== PASSAGE DU TEXTE ==

Quid de l’avenir ? Les autorités européennes parlent de pays ayant une vocation européenne, quels seraient les impétrants ? l’Albanie serait sur les rangs, le pays est aussi travaillé par l’islamisme qui se répand au sein d’une population presqu’entièrement musulmane, cette nation aspire à forger une grande Albanie qui intégrerait le Kosovo dont la Serbie fut dépossédée par la force.

La Serbie elle aussi a « une vocation européenne », le pays est encore traumatisé par les bombardements de l’Otan il y a plus de 20 ans, pour des raisons qu’elle continue de ne pas comprendre et Vladimir Poutine y est vu en héros, en frère orthodoxe et slave, là , également, la menace , est tout sauf russe.

L’Ukraine frappe aussi à la porte, la situation du pays n’est que trop connue, un pays fracturé par la guerre civile où la partie Ouest rêve de l’OTAN et de l’UE tandis que l’Est orthodoxe et russophone rêve de plus d’autonomie voire d’indépendance ou encore d’intégration dans la Russie, Russie qui bien sur soutient le mouvement dans ce conflit appelé à durer encore longtemps.

La Bosnie a aussi coiffé le chapeau de « pays à vocation européenne », ce pays à l’instar des autres est une spécificité en lui-même, pays musulman travaillé par un islam radical grandissant, il intègre une région très fortement autonome « la Republika Srpska » qui elle est très liée aux « frères » serbes et russes.

On le voit trouver une menace commune dirigée contre l’UE comme lors de la guerre froide n’est guère facile, les menaces les plus prégnantes sont aussi bien intérieures qu’extérieures au sein des nations qu’au sein de l’Europe : islamisme, Russie, Turquie, migrations massives, Maroc, revendications tiers-mondistes …. Dans ce domaine comme dans bien d’autres l’Europe de l’UE est tout sauf un bloc homogène.


La convergence de facteurs.

L’examen du tableau pourrait ainsi laisser rêveur voire dubitatif le partisan d’une défense européenne commune qui reste à définir mais qui le serait difficilement sur la base d’une menace commune.

Pourtant et peut être pour la première fois dans l’histoire 3 facteurs convergent avec force, d’abord l’acquisition à l’idée d’une défense commune et indépendante ou simplement plus autonome par et pour les européens, il s’agit du reste plutôt d’un ressenti que d’une vision claire mais le désir, le récit, l’aspiration sont là, pourquoi ?, il serait trop long de le traiter ici mais l’élection de Donald Trump y joue son rôle, par exemple , devant l’évolution antagoniste des relations sino américaines, les européens voudraient être autre chose qu’un allié docile.

Les gouvernants européens multiplient les déclarations dans le sens d’une défense européenne « autonome » et la déclaration du 23/10/2016 émanant ou signée par les dirigeants de l’UE affirme vouloir une construction « réaliste et réelle d’une structure viable de défense européenne ».

Les termes sont à noter, il n’y a pas là de manifeste tonitruant mais l’affirmation presque modeste d’une volonté politique consciente des obstacles.

===
== JEU DE DONNÉES ==

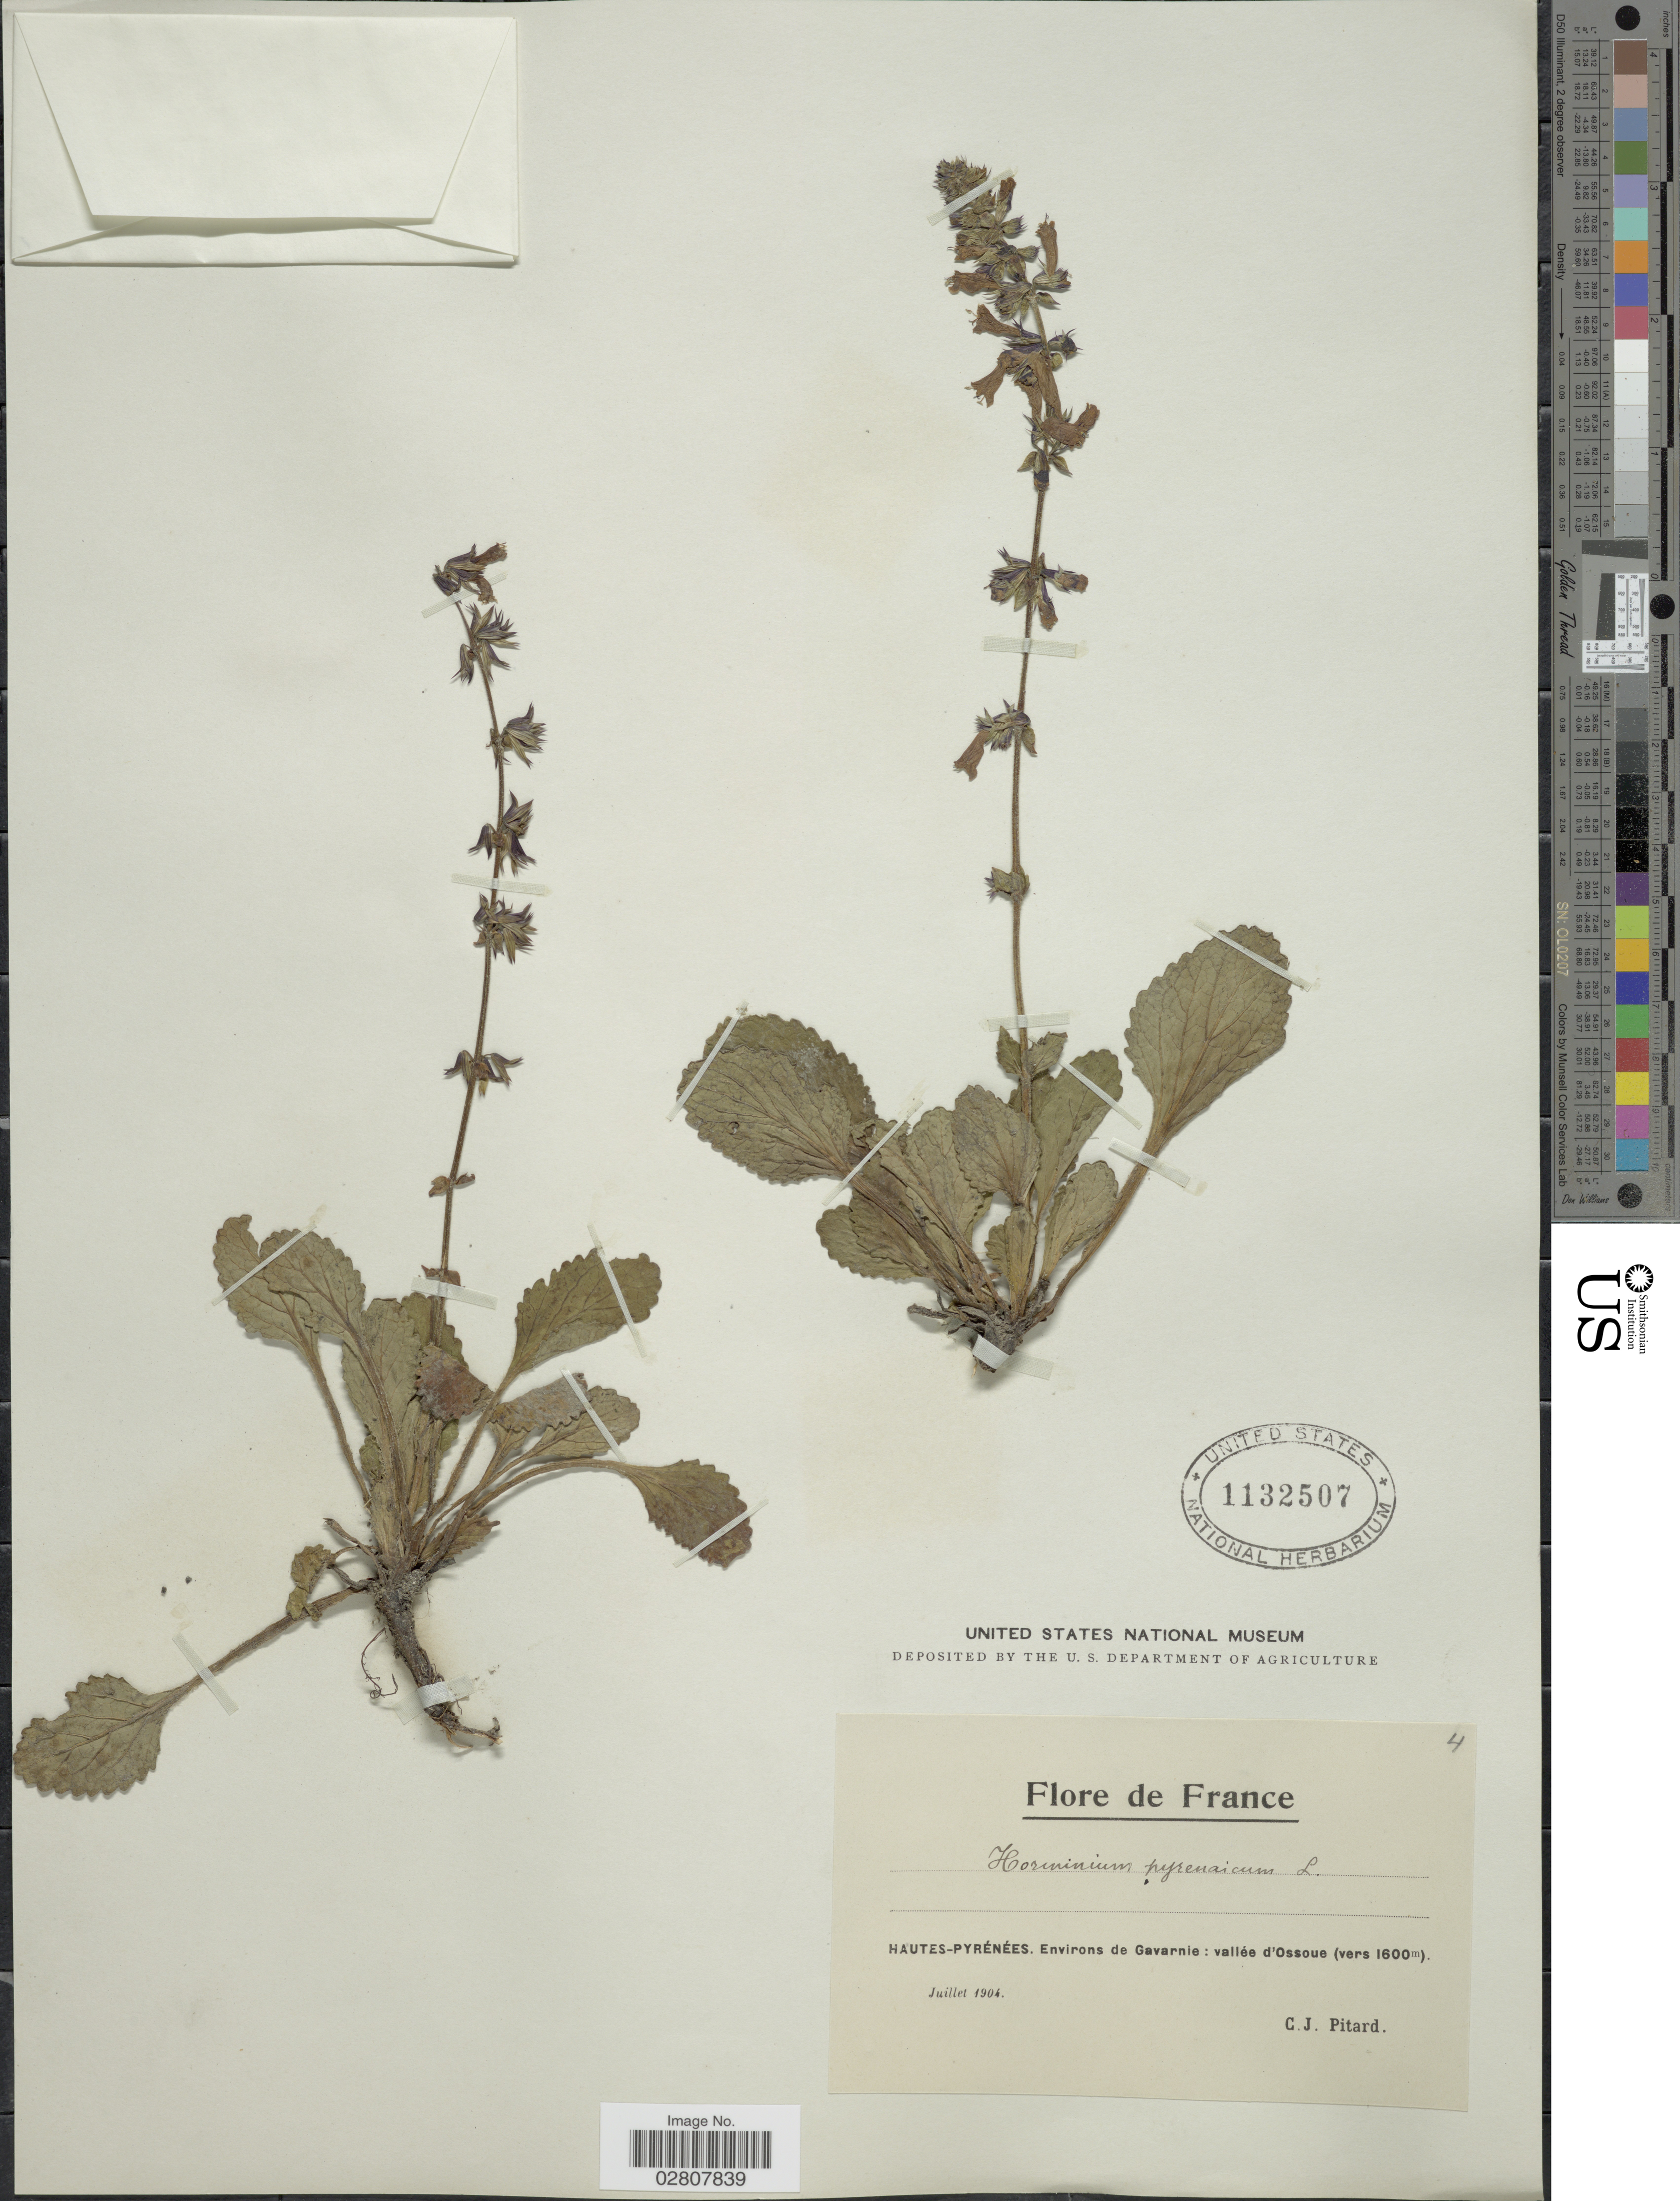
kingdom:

===
== JEU DE DONNÉES ==

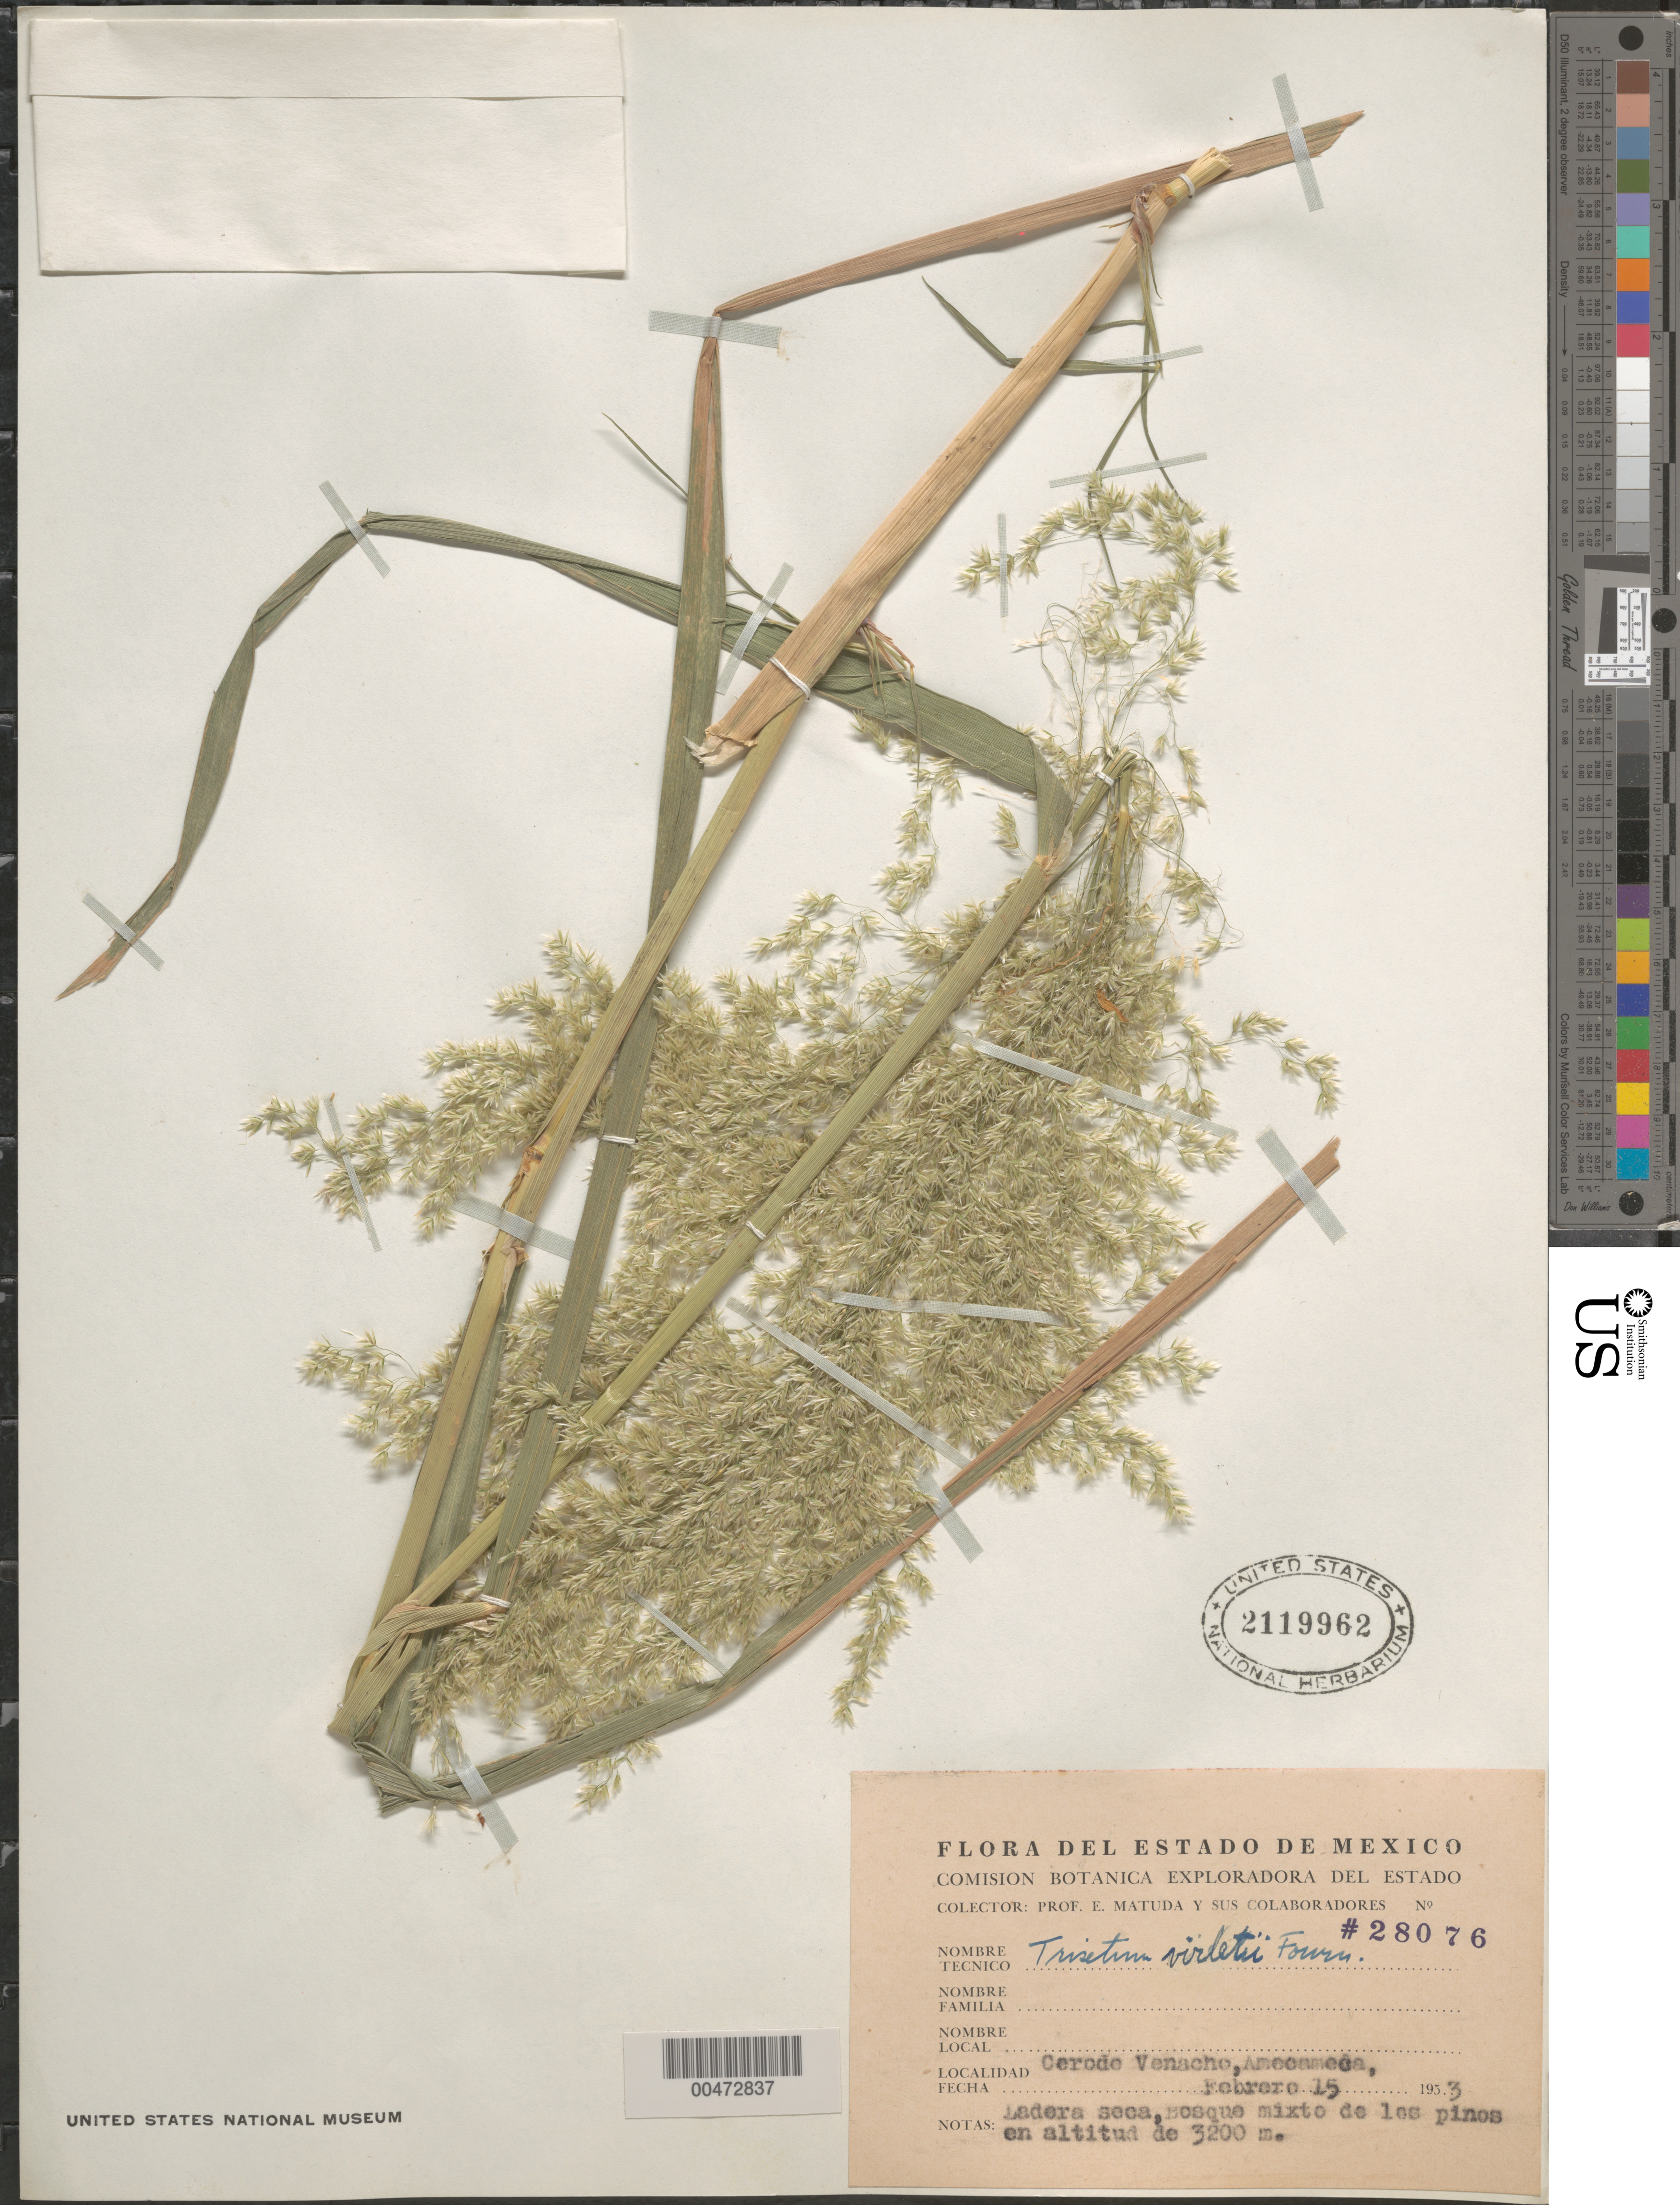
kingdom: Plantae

===

### LISTE DES TÂCHES
1: Recopiez, dans le texte sur la défense européenne, la partie qui s'ouvre sur les mots contenant « L’Ukraine frappe aussi » et se ferme sur « serbes et russes. ».
2: D'après le texte sur la défense européenne, à quelle date remonte la déclaration des dirigeants de l'UE qui y est citée ?
3: Prolongez le texte sur la défense européenne au-delà de sa dernière phrase.

### RÉPONSES PAR TÂCHE
1:
L’Ukraine frappe aussi à la porte, la situation du pays n’est que trop connue, un pays fracturé par la guerre civile où la partie Ouest rêve de l’OTAN et de l’UE tandis que l’Est orthodoxe et russophone rêve de plus d’autonomie voire d’indépendance ou encore d’intégration dans la Russie, Russie qui bien sur soutient le mouvement dans ce conflit appelé à durer encore longtemps.

La Bosnie a aussi coiffé le chapeau de « pays à vocation européenne », ce pays à l’instar des autres est une spécificité en lui-même, pays musulman travaillé par un islam radical grandissant, il intègre une région très fortement autonome « la Republika Srpska » qui elle est très liée aux « frères » serbes et russes.

2: Elle date du 23/10/2016.

3:
Le dernier élément convergent et non le moindre est le soutien des structures de l’Union Européenne Un effet, un tabou a été brisé puisqu’il est admis à présent -et d’autant plus que le RU est sur le point de nous quitter- que les Institutions Européennes, supranationales par nature, ont à en connaitre en matière de Défense et d’industrie de Défense

Le traité de Lisbonne en effet porte en lui toute l’assise institutionnelle permettant « une structure viable de défense européenne ».

Un fonds Européen de Défense est doté de 5,5 milliards d’euros pour soutenir les efforts de plusieurs pays européens qui viendraient à s’associer.
De nouveaux types de coopération sont prévues dans les nouvelles structures comme la coopération structurée permanente, sans entrer dans le détail il s’agit d’encouragements institutionnels à fédérer des efforts de défense nationaux type conception et fabrication de systèmes d’armes mais toujours sur des bases volontaires, l’idée force étant que 2 ou 3 pays s’investiraient dans un effort de défense et convaincraient les autres de les rejoindre, on le voit, tout est ouvert. Il ne s’agit de rien de moins que d’un pari qui peut aller vers le succès comme vers l’échec.

Un mécanisme de flexibilité est encore prévu qui permet à l’UE de donner mandat à quelques pays d’agir en son nom.

Citons encore l’article 42 du traité de Lisbonne qui inspiré par l’article 5 de l’OTAN met en place une clause d’assistance mutuelle en cas d’agression ne signifiant pas forcément du reste une réponse militaire, l’UE reste réaliste.
On le voit trois facteurs majeurs convergent et peuvent devenir le moteur d’une dynamique unique dans l’histoire de l’Union Européenne à deux conditions toutefois : d’abord que l’Europe reste modeste et ne bâtisse pas de châteaux en Espagne et surtout qu’une volonté politique soit insufflée dans ces structures, sans quoi comme ce fut le cas trop souvent dans l’histoire des tentatives d’union en Europe le soufflet retombera.


Une Industrie de la Défense Européenne.

Là aussi le sujet est vaste autant que ses contours sont indécis même si la définition du sujet est moins floue que celle de la « Défense Européenne », à peine.
Qu’est-ce qu’une industrie de la Défense Européenne ? Quels sont ses buts ? Comment est-elle constituée ? par qui ? Quel est son marché ? Ses relations avec l’extérieur ? et plus particulièrement avec les USA, avec l’OTAN ?

Les Institutions Européennes échaudés par des décennies de désillusions tablent à présent sur un schéma réaliste, elles soutiendraient des projets en la matière provenant de deux ou trois pays, les dits projets devraient s’avérer suffisamment attrayants pour faire venir à eux d’autres pays européens.

On le voit, il s’agit d’un pari réaliste, tenant enfin compte des réalités.
Ces réalités auxquelles se heurte une industrie de la Défense Européenne, quelles sont-elles ?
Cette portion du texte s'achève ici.